** Opening Supplied information block **

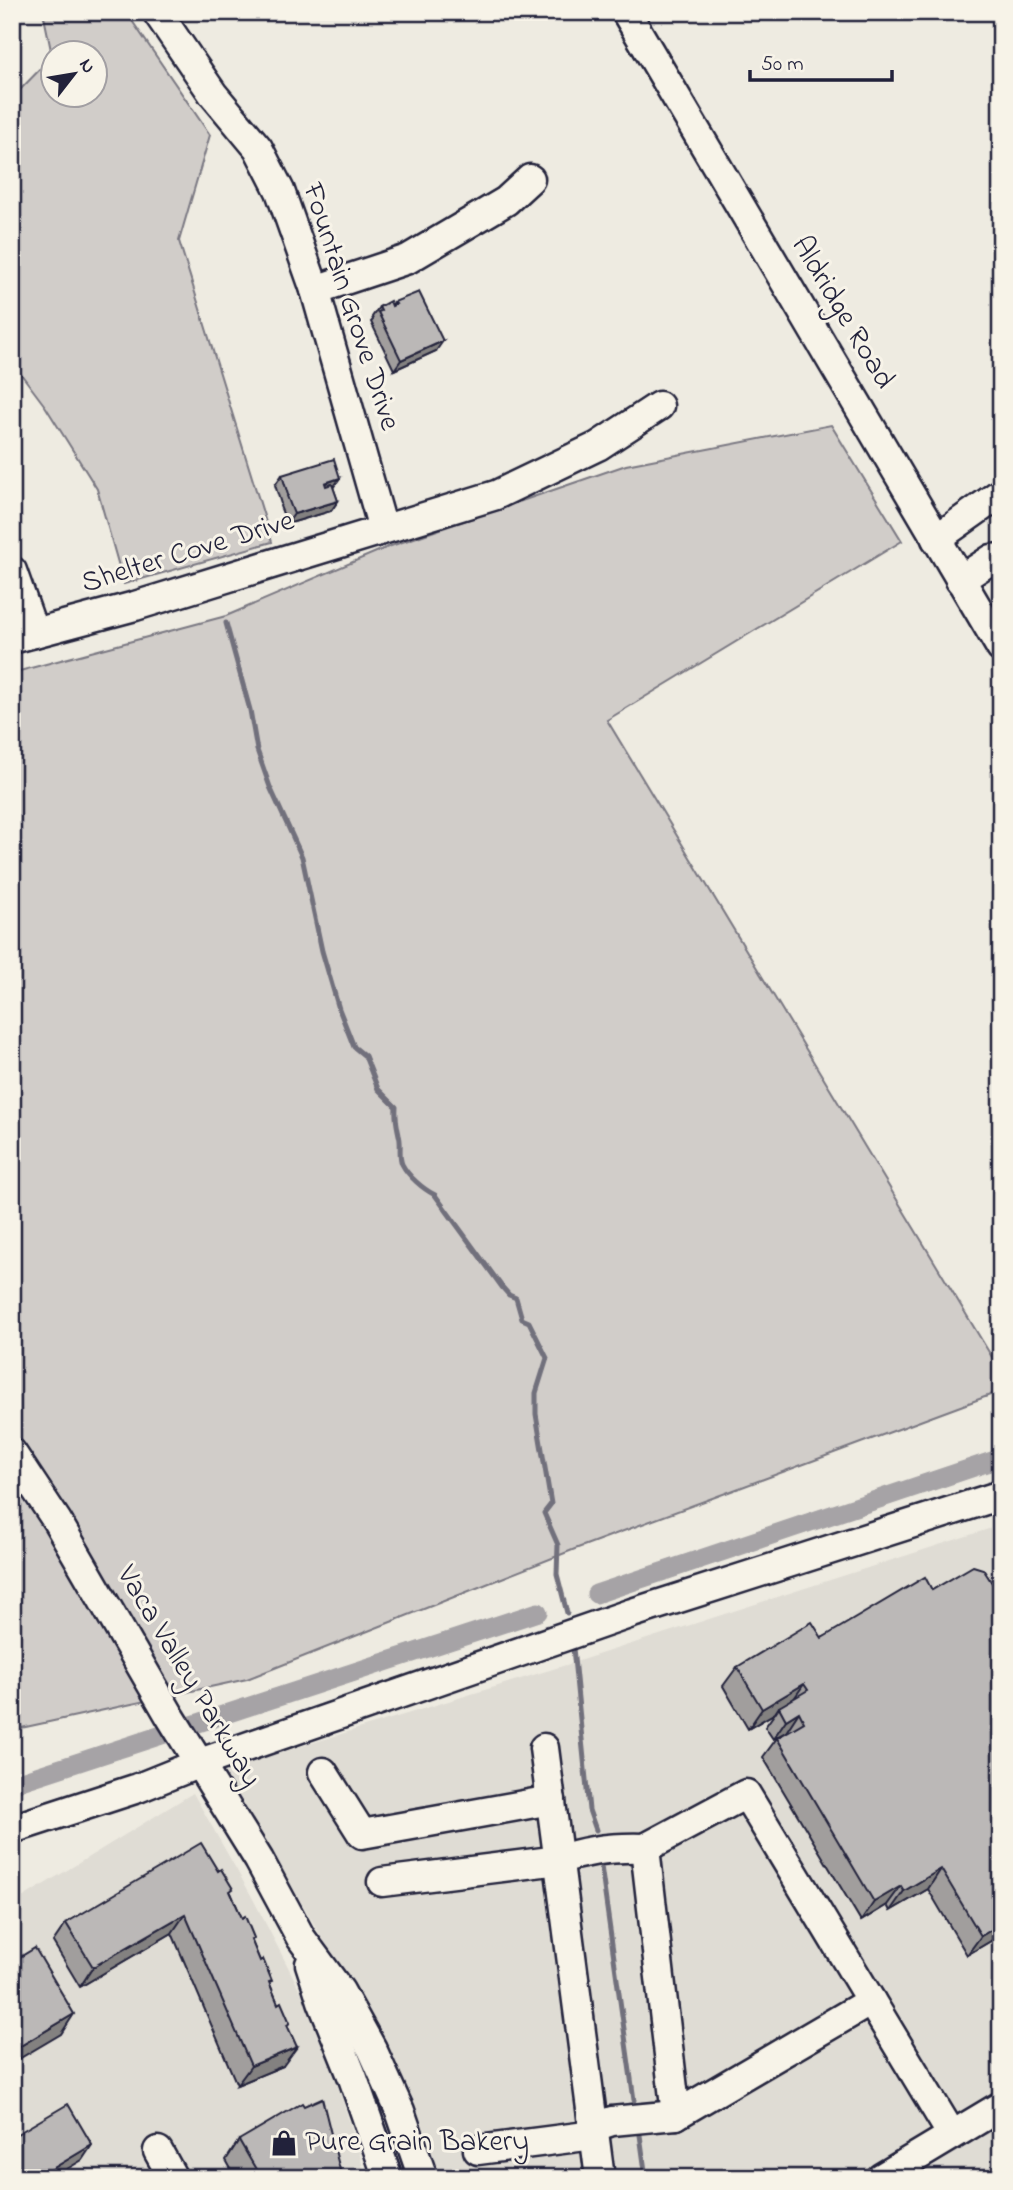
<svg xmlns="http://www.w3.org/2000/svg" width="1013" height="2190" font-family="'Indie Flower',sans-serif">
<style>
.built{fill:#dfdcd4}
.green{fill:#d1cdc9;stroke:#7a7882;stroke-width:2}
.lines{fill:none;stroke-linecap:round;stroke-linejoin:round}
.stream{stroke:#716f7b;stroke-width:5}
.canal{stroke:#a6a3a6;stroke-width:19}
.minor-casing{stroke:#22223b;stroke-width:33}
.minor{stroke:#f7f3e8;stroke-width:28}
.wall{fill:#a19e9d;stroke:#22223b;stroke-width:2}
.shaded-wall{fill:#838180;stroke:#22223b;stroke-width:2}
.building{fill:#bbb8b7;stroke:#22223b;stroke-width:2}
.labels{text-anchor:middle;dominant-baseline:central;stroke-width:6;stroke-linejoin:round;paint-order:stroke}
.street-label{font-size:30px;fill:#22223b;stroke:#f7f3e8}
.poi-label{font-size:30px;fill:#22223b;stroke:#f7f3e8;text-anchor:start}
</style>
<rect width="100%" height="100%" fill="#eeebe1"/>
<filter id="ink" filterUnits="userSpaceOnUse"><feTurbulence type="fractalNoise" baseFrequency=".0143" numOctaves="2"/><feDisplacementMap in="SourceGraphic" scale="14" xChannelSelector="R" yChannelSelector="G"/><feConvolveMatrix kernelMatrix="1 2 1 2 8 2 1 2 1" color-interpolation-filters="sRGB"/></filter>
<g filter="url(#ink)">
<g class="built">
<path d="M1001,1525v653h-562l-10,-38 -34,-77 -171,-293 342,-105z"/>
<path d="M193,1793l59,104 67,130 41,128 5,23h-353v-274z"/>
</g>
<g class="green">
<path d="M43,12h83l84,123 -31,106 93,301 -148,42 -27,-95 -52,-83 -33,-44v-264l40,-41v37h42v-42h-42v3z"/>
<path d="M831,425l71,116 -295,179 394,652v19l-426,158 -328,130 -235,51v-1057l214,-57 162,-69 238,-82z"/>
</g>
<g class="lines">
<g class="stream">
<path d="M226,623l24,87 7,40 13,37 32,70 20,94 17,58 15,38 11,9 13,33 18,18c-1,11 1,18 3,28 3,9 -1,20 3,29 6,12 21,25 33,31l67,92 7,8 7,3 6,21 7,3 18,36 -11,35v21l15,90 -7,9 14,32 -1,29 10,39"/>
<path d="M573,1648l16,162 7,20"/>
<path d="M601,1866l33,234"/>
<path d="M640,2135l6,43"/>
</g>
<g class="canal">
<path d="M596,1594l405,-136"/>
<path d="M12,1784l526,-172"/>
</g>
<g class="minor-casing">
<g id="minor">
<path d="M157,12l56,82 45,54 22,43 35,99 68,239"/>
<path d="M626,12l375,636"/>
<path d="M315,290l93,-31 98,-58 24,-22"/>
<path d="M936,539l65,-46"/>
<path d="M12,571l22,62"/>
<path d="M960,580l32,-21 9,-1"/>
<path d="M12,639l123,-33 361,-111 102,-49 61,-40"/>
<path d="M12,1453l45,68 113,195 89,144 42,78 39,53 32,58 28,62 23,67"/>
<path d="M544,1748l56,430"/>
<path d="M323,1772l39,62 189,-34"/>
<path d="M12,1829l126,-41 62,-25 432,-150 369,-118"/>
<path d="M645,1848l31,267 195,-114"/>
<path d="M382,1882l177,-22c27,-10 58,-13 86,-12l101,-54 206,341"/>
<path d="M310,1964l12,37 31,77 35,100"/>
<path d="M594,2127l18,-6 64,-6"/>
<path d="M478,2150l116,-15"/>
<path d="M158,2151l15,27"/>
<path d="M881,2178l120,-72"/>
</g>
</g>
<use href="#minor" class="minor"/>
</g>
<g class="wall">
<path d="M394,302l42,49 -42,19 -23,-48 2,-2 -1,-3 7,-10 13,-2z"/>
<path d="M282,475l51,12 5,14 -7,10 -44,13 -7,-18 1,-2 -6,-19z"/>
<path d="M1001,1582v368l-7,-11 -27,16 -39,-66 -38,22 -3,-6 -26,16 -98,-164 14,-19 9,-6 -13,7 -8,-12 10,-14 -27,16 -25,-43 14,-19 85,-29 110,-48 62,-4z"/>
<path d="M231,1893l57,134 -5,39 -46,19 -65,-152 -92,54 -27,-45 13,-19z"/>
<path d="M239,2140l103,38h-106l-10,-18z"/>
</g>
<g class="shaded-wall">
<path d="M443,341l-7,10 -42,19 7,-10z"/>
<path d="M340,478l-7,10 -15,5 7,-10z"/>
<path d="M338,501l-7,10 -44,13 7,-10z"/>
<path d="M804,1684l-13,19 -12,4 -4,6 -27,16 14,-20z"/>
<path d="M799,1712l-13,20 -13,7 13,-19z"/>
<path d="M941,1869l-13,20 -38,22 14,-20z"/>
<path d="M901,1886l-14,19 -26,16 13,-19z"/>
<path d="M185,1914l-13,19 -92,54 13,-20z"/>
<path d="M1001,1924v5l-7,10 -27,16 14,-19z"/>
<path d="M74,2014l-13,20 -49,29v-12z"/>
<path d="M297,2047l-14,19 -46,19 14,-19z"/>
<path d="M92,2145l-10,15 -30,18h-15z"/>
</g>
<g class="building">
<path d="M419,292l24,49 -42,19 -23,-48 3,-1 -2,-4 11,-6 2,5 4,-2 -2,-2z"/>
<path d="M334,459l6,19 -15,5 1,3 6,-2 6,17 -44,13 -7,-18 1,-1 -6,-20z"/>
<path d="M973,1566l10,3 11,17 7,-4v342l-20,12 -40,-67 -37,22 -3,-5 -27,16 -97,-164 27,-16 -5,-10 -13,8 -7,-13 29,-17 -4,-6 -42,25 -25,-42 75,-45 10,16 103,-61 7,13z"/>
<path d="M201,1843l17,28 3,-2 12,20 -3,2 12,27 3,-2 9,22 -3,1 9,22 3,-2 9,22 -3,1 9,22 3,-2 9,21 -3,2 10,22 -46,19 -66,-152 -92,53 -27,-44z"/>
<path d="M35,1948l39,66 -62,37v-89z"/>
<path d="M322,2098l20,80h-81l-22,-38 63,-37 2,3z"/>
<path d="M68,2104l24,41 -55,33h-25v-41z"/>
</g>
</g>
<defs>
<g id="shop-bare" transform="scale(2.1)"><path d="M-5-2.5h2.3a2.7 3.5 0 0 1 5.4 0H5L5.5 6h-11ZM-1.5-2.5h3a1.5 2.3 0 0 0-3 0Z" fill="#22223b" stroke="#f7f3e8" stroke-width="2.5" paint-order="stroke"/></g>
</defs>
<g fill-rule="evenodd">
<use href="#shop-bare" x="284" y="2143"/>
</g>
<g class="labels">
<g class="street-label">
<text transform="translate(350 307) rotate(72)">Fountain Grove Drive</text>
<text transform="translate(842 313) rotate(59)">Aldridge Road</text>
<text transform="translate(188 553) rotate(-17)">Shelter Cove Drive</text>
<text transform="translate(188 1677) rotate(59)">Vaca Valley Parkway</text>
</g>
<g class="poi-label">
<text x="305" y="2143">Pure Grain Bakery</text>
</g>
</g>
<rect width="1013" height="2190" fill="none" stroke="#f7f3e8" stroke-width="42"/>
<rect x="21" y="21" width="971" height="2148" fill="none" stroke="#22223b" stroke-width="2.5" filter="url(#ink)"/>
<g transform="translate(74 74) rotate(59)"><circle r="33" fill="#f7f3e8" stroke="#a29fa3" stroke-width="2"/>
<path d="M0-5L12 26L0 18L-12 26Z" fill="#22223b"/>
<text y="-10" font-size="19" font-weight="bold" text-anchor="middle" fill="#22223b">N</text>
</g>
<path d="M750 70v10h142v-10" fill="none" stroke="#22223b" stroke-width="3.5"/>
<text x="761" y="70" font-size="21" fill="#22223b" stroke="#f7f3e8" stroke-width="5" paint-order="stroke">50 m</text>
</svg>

** Closing Supplied information block **

- _What this task involves_
If a line in the records includes the string "lines", copy it.

- _Response to the task_
.lines{fill:none;stroke-linecap:round;stroke-linejoin:round}
<g class="lines">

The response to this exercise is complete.